Der heutige Htw 59 wurde 1967 für die Leipziger Verkehrsbetriebe als W1216 vom Typ G4 beim Waggonbau Gotha gebaut. Bis 1985 war er in Leipzig im Einsatz, danach wurde der Wagenkasten nach Nordhausen abgegeben, vor der Überführung jedoch wurde er mit den Fahrgestellen des in Nordhausen verschrotteten G4 154 versehen. Die Fahrgestelle des ex Erfurter G4 154 wurden in Nordhausen überholt und neu lackiert, anschließend nach Leipzig/Heiterblick überführt und mit dem dortigen Wagenkasten des Tw 1216 vereinigt. Er gelangte 1985 nach Nordhausen und bekam die Wagennummer 59. In Nordhausen war er bis1991 im Linienverkehr auf der Linie 1 im Einsatz.
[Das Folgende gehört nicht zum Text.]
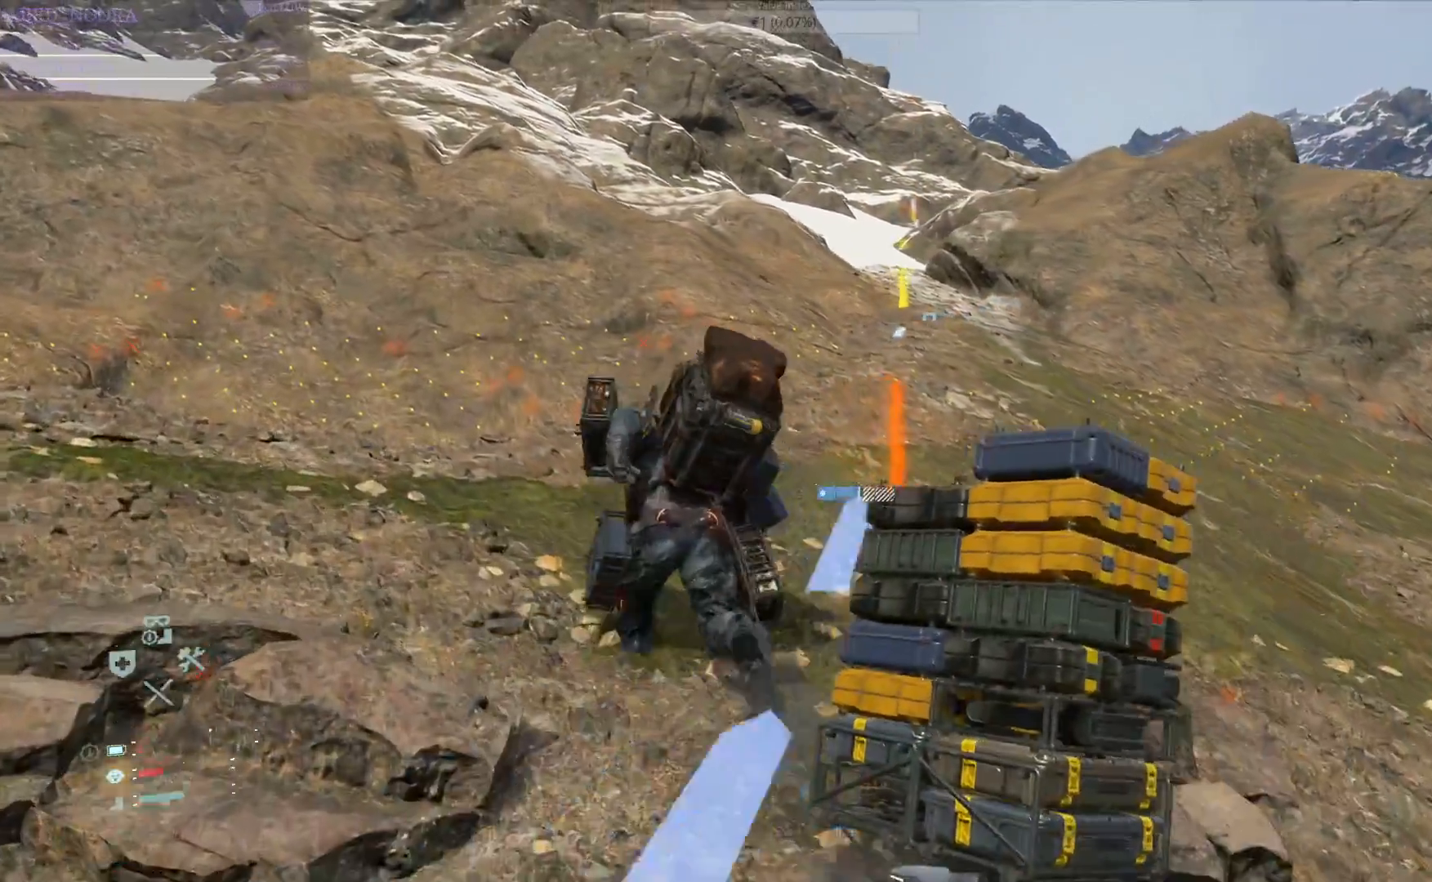
{"buttons": [], "left_stick": "up-right", "right_stick": "center", "events": [[383, "left_stick", "up-right"]]}
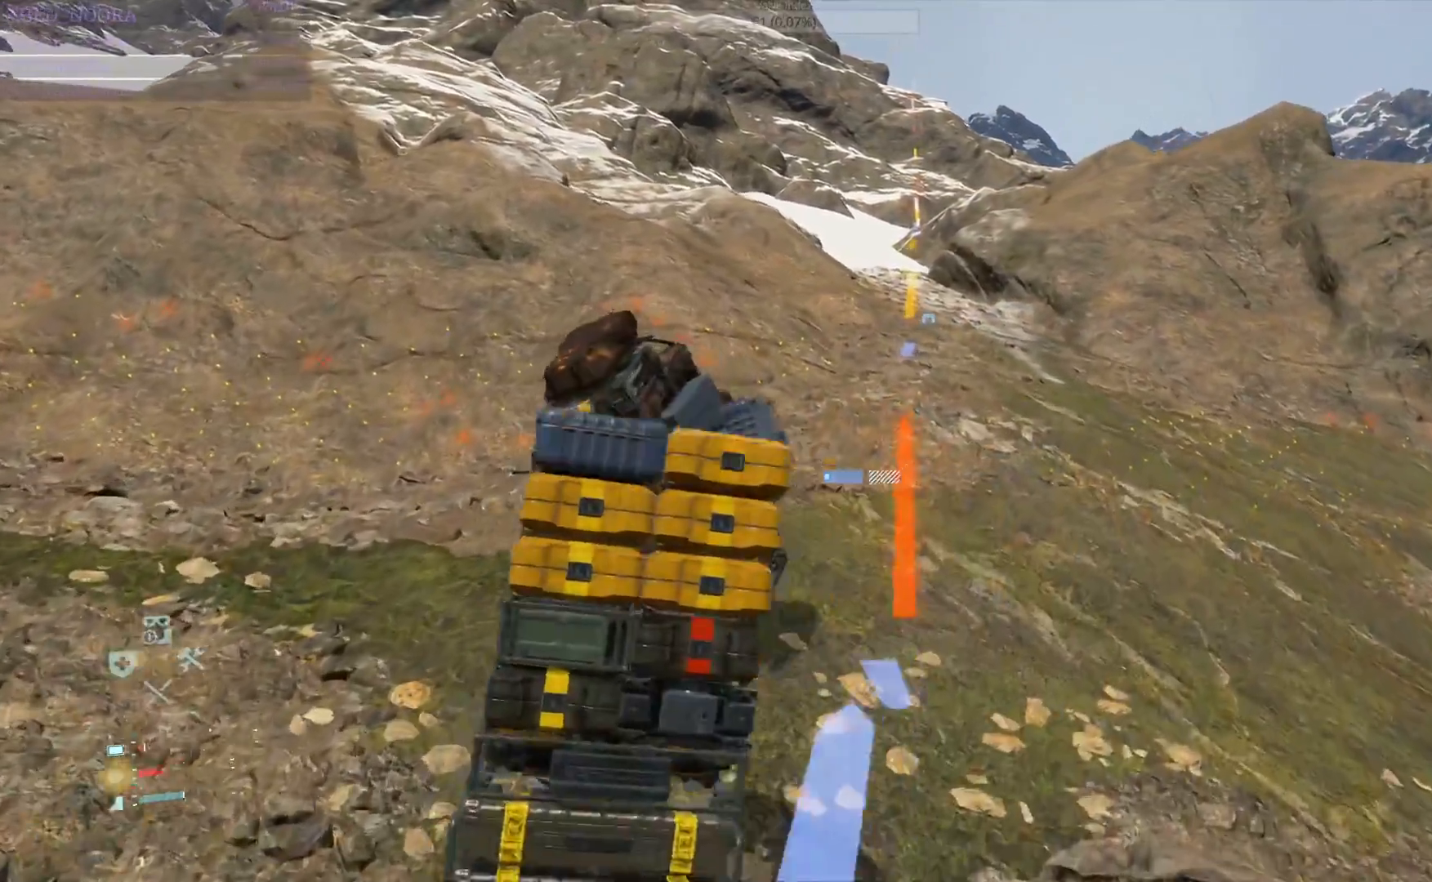
{"buttons": [], "left_stick": "up", "right_stick": "center", "events": [[200, "left_stick", "up"]]}
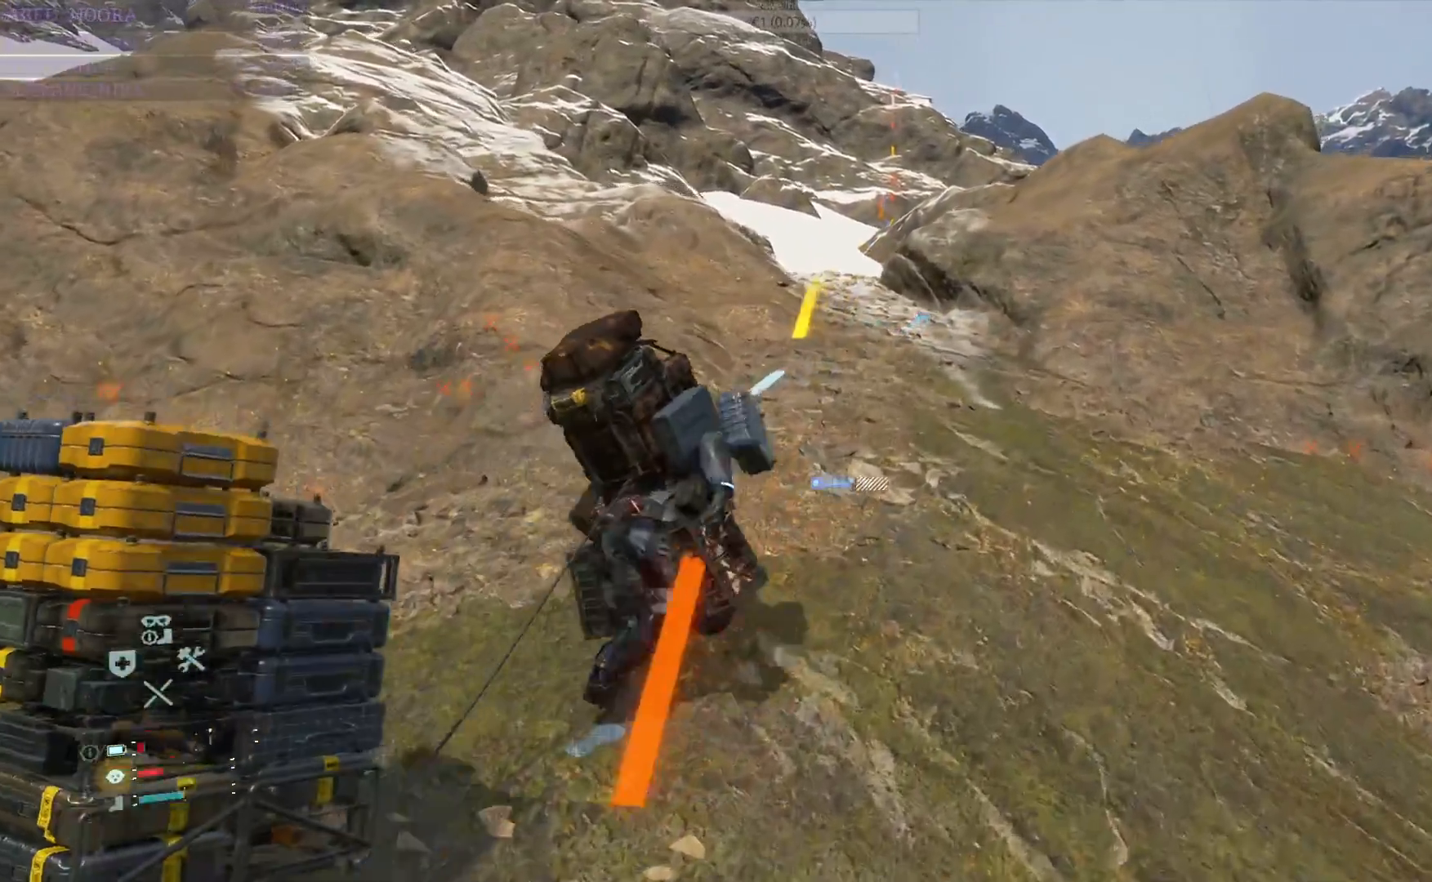
{"buttons": [], "left_stick": "up", "right_stick": "center", "events": []}
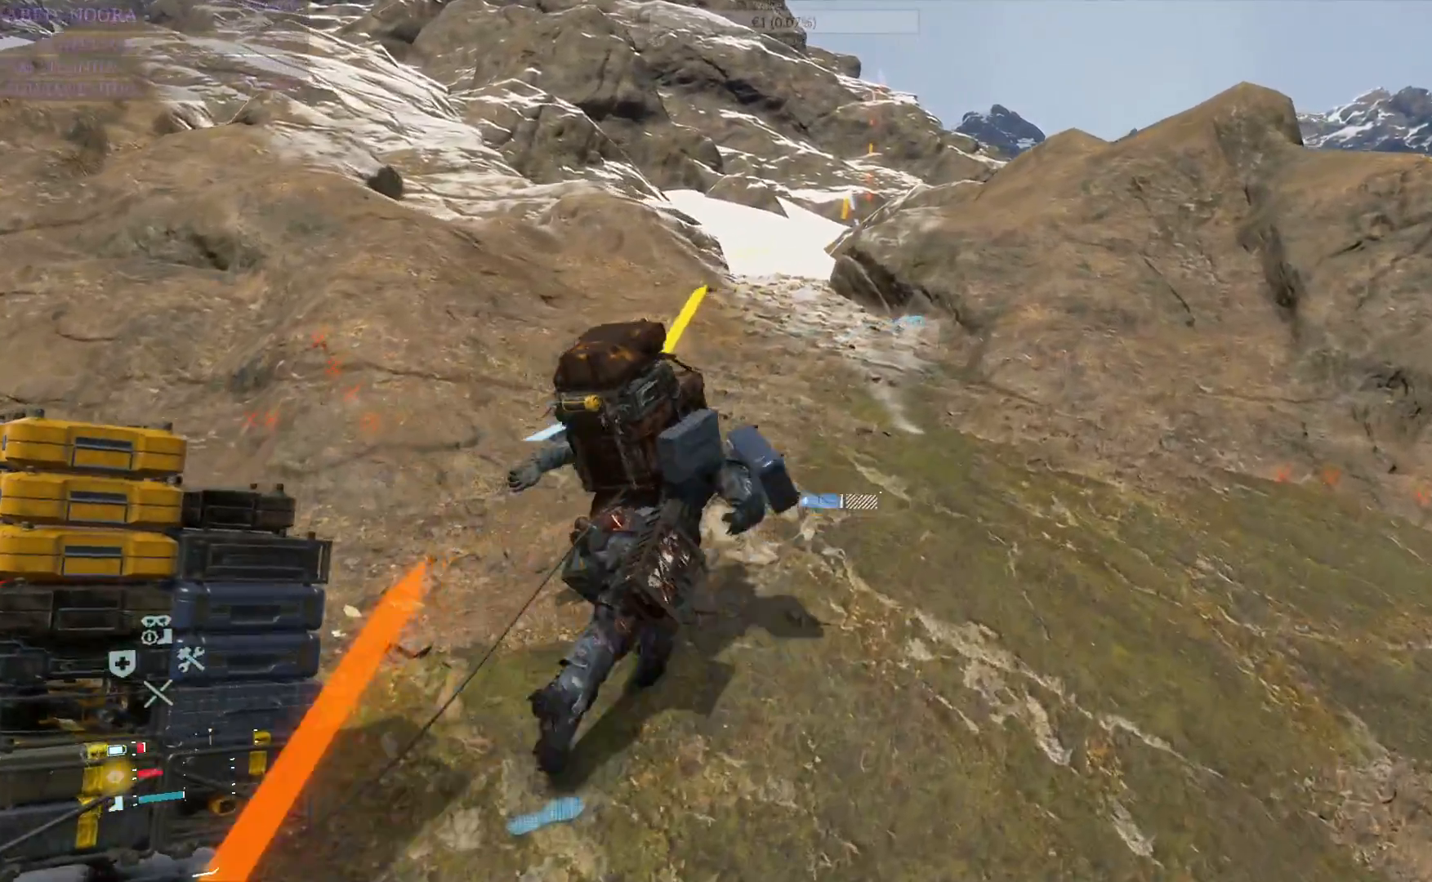
{"buttons": [], "left_stick": "up", "right_stick": "center", "events": []}
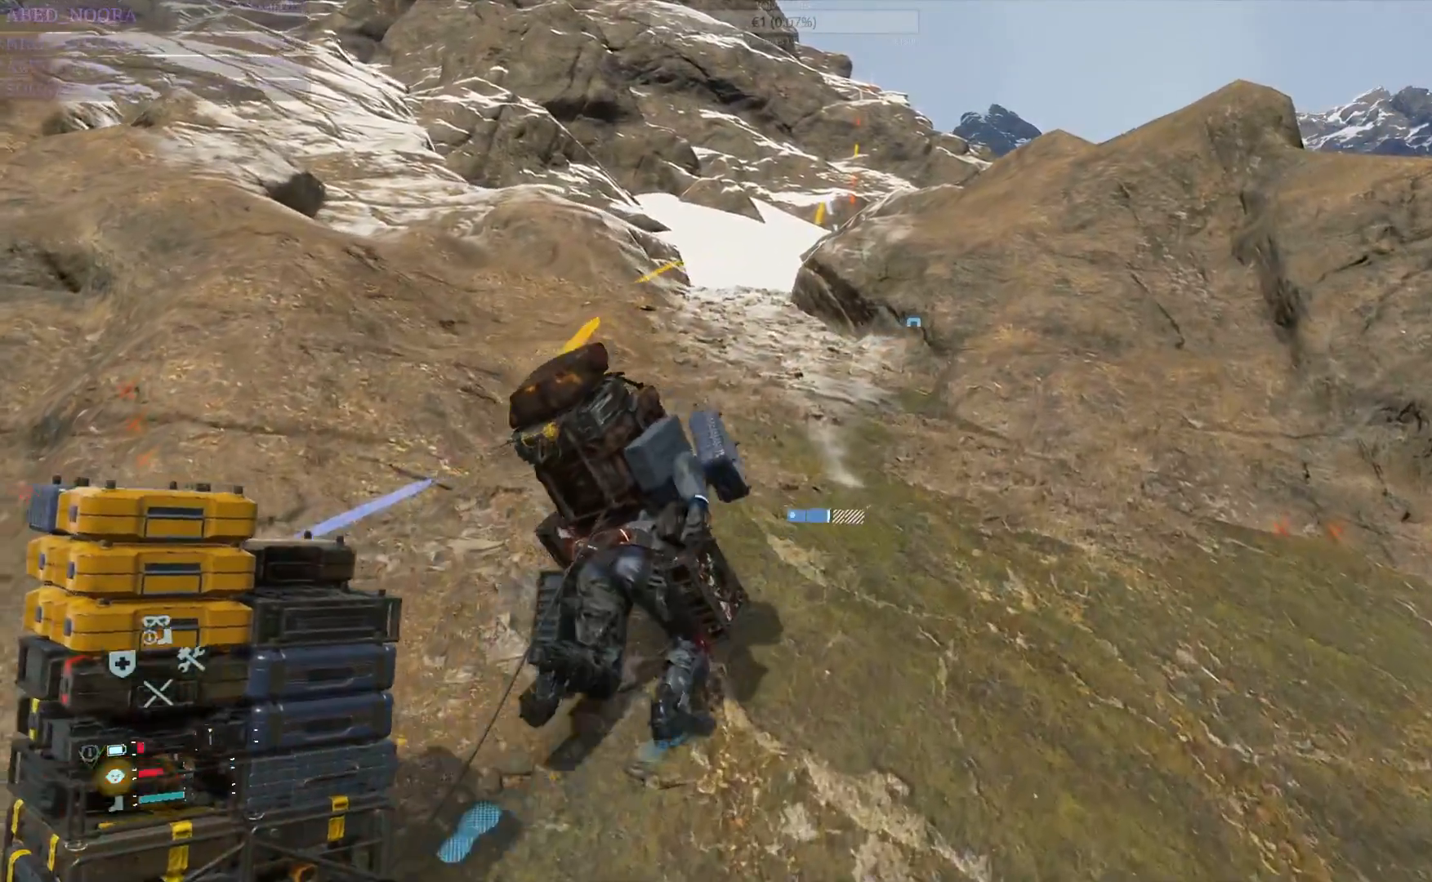
{"buttons": [], "left_stick": "up", "right_stick": "center", "events": []}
Ab 1991 wurde er zum Partywagen umgebaut und war dann als Rolandexpress bis 1995 im Einsatz. Danach wurde er wegen der fälligen Hauptuntersuchung bis 1999 abgestellt. Nach dem vollständigen Neuaufbau als "Schienenbistro" bekam er eine Toilette im Mittelteil, eine Bar im B-Teil, sowie Sitzbänke mit Tischen im A-Teil. Zum 100-jährigen Jubiläum der Nordhäuser Straßenbahn im Jahr 2000 wurde der Tw 59 als Nordhäuser Schienenbistro wieder in Betrieb genommen. Er bekam er eine schwarze Lackierung mit roten u. goldenen Zierstreifen und Werbung der Köstritzer Schwarzbierbrauerei. Im Jahr 2008 verlor die Bistro-Tram 59 ihre Werbung für die Köstritzer Brauerei und bekam für das geplante Nordhäuser Brauhaus seine derzeitige Werbung. Er kommt seit 2000 auf Nachfrage und zu Nordhäuser Stadtfesten zum Einsatz. Mit einem elektronischen Bordinformationssystem wurde er nicht ausgerüstet, daher müssen die Weichen vom Fahrer selbst mittels Knopfdruck gestellt werden. Ferner bekam er eine Beschallungsanlage, um Fahrten musikalisch Umrahmen zu können. Zu Stadtrundfahrten können so auch Informationen über die Mikrofonanlage gegeben werden. Der Tw 59 wird sehr viel für Feierlichkeiten wie Hochzeiten, Geburtstage und Jubiläen gemietet. Er steht an der Spitze der Anmietungen bei historischen Wagen.